Task:
Return every line of the listing that contains the word "cookies", matching case exactly.

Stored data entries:
-------

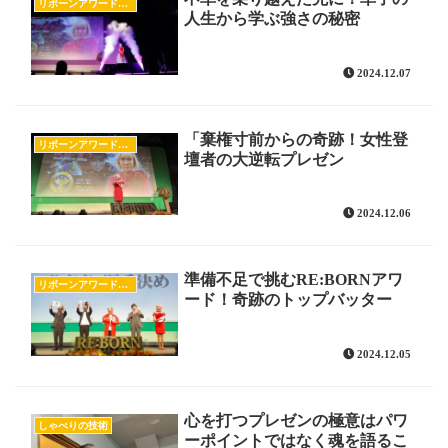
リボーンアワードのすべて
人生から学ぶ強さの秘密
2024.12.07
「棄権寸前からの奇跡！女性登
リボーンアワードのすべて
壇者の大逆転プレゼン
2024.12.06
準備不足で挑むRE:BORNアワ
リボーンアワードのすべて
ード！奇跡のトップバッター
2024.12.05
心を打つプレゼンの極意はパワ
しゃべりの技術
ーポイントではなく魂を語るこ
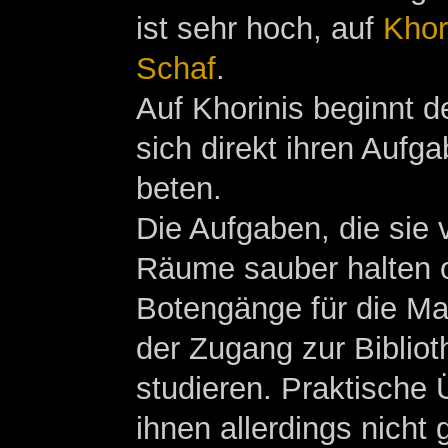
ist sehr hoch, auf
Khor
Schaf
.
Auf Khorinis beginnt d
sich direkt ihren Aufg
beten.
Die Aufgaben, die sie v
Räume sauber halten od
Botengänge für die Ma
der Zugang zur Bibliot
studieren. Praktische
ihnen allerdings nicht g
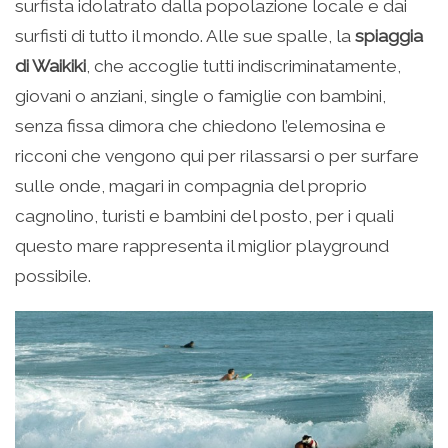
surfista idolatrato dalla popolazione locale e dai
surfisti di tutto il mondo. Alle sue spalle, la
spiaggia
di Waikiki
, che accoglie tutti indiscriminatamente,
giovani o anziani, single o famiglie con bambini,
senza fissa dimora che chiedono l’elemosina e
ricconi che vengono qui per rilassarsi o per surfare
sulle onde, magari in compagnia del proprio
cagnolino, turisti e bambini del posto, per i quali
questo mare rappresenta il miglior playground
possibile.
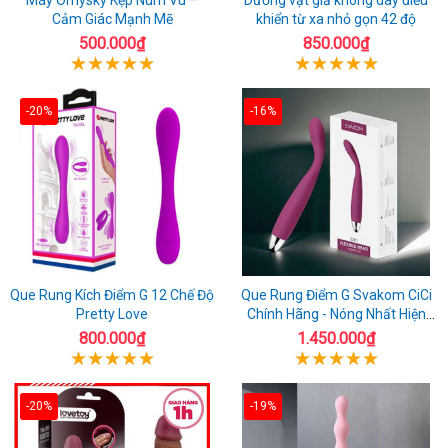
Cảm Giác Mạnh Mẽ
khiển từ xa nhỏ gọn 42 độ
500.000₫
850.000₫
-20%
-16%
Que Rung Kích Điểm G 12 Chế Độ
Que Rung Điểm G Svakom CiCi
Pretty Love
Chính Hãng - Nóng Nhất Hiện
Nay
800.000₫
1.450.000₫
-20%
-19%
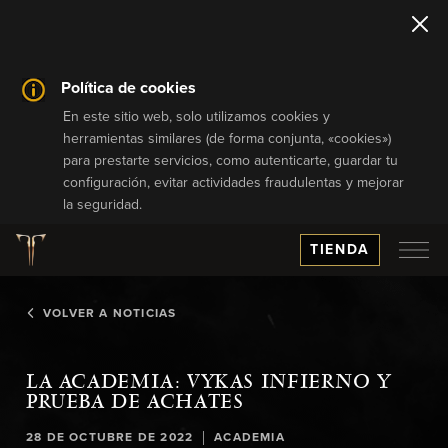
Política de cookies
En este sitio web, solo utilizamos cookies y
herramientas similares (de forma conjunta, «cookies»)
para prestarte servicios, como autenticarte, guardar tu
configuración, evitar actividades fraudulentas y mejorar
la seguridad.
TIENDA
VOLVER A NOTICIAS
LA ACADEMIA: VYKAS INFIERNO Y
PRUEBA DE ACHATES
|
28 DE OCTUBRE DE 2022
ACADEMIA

-------

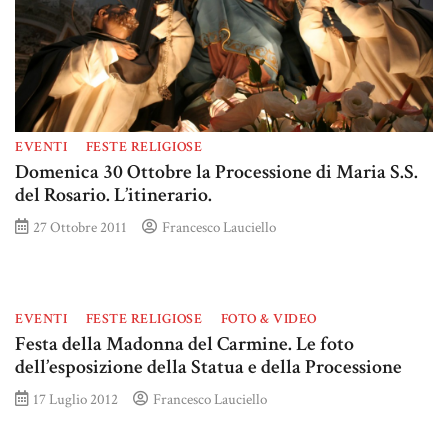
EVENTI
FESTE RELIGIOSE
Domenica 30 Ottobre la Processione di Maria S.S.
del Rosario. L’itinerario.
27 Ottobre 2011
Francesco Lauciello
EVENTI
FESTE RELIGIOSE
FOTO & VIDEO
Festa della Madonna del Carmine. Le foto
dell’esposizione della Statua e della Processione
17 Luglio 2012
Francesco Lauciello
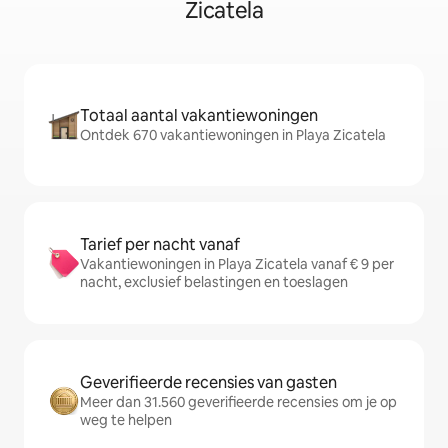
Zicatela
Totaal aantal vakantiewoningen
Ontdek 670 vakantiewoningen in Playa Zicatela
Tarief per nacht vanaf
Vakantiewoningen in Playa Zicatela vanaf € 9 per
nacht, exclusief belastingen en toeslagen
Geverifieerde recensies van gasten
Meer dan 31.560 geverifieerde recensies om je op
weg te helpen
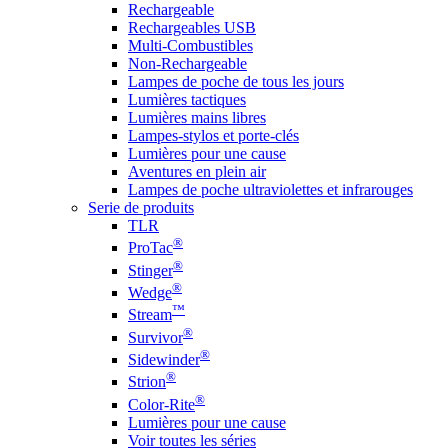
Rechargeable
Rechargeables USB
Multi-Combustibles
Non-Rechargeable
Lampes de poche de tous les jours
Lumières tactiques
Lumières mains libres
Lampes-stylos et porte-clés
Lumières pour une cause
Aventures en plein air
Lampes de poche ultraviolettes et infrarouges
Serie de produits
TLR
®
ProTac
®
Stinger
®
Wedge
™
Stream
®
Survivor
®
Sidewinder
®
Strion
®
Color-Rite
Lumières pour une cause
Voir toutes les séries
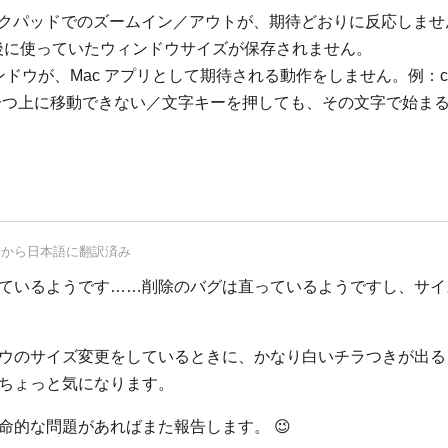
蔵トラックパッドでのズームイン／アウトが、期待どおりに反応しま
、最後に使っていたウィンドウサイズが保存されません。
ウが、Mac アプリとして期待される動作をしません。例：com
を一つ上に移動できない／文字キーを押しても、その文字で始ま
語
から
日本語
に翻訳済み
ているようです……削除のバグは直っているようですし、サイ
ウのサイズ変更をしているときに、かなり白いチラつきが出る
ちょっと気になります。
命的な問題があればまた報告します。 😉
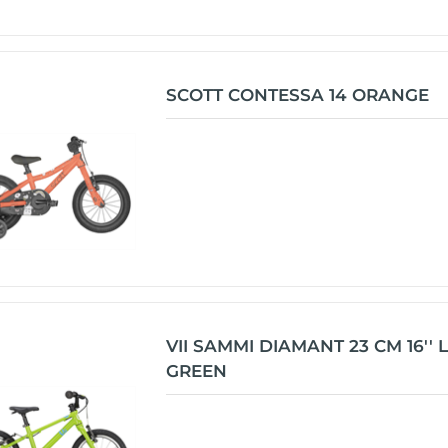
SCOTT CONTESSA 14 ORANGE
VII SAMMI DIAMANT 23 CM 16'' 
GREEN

-------

Solution for this problem:
Política de cookies
En este sitio web, solo utilizamos cookies y
herramientas similares (de forma conjunta, «cookies»)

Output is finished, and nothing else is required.